#### PAGE TEXT:
FMLA leave extended to legally wed same-sex couples

Legally wed same-sex couples are now eligible for family emergency leave benefits, according to an internal memo sent Friday to staff members at the U.S. Department of Labor.

The department has updated several of its guidance documents regarding the federal Family and Medical Leave Act to reflect the U.S. Supreme Court's June 26 ruling striking down Section 3 of the Defense of Marriage Act, which had prohibited federal agencies from recognizing legal same-sex marriages.

In his memo to department staffers, Labor Secretary Thomas Perez said references to DOMA have been removed from FMLA guidance documents and affirmed the availability of spousal leave benefits for legally married same-sex couples.

Under the revised regulations, married gay and lesbian couples’ eligibility for FMLA benefits will depend on their state of residence, according to an updated fact sheet posted to the department’s website. The regulations apply to all private and public employers and workers, including state and federal agencies.

“The Supreme Court's recent decision in United States v. Windsor, which struck down the provisions of the Defense of Marriage Act (DOMA) that denied federal benefits to legally married, same-sex couples, represents a historic step toward equality for all American families,” Mr. Perez said in the memo, adding that the Labor Department is looking for “every opportunity to ensure that we are implementing this decision in a way that provides the maximum protection for workers and their families.”

“This is one of many steps the department will be taking over the coming months to implement the Supreme Court's decision,” Mr. Perez said in the memo.

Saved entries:

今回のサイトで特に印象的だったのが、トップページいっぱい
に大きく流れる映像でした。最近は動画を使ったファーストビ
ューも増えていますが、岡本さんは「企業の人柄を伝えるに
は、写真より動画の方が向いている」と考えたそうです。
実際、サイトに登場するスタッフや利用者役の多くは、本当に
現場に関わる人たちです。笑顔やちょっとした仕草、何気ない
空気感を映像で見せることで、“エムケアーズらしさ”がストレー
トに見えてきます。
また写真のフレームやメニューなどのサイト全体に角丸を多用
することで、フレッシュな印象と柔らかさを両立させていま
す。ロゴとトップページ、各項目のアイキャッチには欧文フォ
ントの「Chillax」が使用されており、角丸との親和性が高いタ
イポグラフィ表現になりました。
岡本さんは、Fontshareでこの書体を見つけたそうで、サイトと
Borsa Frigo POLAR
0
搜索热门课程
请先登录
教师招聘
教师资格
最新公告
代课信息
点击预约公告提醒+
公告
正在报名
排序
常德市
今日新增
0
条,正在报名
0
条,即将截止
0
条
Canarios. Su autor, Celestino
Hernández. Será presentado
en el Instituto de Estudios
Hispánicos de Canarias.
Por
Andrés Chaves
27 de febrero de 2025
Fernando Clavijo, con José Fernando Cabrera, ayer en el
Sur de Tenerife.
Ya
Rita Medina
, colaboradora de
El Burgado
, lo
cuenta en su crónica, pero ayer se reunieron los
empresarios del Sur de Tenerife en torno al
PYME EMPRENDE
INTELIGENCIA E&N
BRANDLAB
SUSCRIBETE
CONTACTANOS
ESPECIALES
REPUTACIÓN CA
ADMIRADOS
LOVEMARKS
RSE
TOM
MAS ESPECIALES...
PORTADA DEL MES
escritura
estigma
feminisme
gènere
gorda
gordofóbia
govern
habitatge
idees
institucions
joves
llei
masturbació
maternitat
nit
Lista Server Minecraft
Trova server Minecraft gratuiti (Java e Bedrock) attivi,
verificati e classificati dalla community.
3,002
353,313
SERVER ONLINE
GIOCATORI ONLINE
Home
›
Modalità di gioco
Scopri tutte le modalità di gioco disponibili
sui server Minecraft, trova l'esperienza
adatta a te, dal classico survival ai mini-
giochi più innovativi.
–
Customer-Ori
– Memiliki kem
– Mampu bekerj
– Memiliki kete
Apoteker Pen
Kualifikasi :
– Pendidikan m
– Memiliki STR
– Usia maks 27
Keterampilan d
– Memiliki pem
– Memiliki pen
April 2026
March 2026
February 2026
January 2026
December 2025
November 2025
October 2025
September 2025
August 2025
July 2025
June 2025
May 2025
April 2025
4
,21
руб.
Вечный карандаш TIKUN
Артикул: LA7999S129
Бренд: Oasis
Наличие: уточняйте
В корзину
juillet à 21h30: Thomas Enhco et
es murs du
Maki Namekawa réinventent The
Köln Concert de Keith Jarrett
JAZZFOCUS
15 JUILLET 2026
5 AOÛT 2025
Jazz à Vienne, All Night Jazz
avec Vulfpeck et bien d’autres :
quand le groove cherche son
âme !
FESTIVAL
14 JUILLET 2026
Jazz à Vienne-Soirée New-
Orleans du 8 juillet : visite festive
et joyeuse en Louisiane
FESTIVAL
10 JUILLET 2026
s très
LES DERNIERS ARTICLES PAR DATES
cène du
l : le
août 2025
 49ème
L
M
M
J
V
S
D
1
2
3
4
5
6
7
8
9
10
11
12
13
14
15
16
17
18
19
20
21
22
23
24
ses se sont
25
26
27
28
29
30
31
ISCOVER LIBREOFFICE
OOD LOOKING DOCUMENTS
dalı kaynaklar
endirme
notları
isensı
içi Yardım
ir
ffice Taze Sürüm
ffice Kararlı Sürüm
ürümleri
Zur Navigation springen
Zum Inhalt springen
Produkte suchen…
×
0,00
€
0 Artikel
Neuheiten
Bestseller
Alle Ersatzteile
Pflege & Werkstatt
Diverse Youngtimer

#### THE PROBLEM:
Continue the article on FMLA leave for same-sex couples from its last sentence.

#### TASK OUTPUT:
The Labor Department's revisions are the first signal from federal regulators as to how the Supreme Court's decision will impact private employers and their employees, particularly in matters relating to expanded eligibility for benefits. The Office of Personnel Management in July announced that all federal employees and their nondependent spouses are eligible for certain employment benefits — including health care, group life, dental, vision and long-term care insurance — regardless of their state of residence as long as they possess a valid marriage license.

After OPM's announcement, the American Benefits Council published a letter urging regulators to adopt similar “state of celebration” rules regarding any mandated expansion of private employers' coverage obligations to their employees' spouses.

“A uniform rule is necessary to ensure that the ongoing sponsorship and maintenance of employee benefit plans is not unduly complex or costly, therefore allowing American workers and their spouses broad access to a full range of benefits,” the ABC's letter said.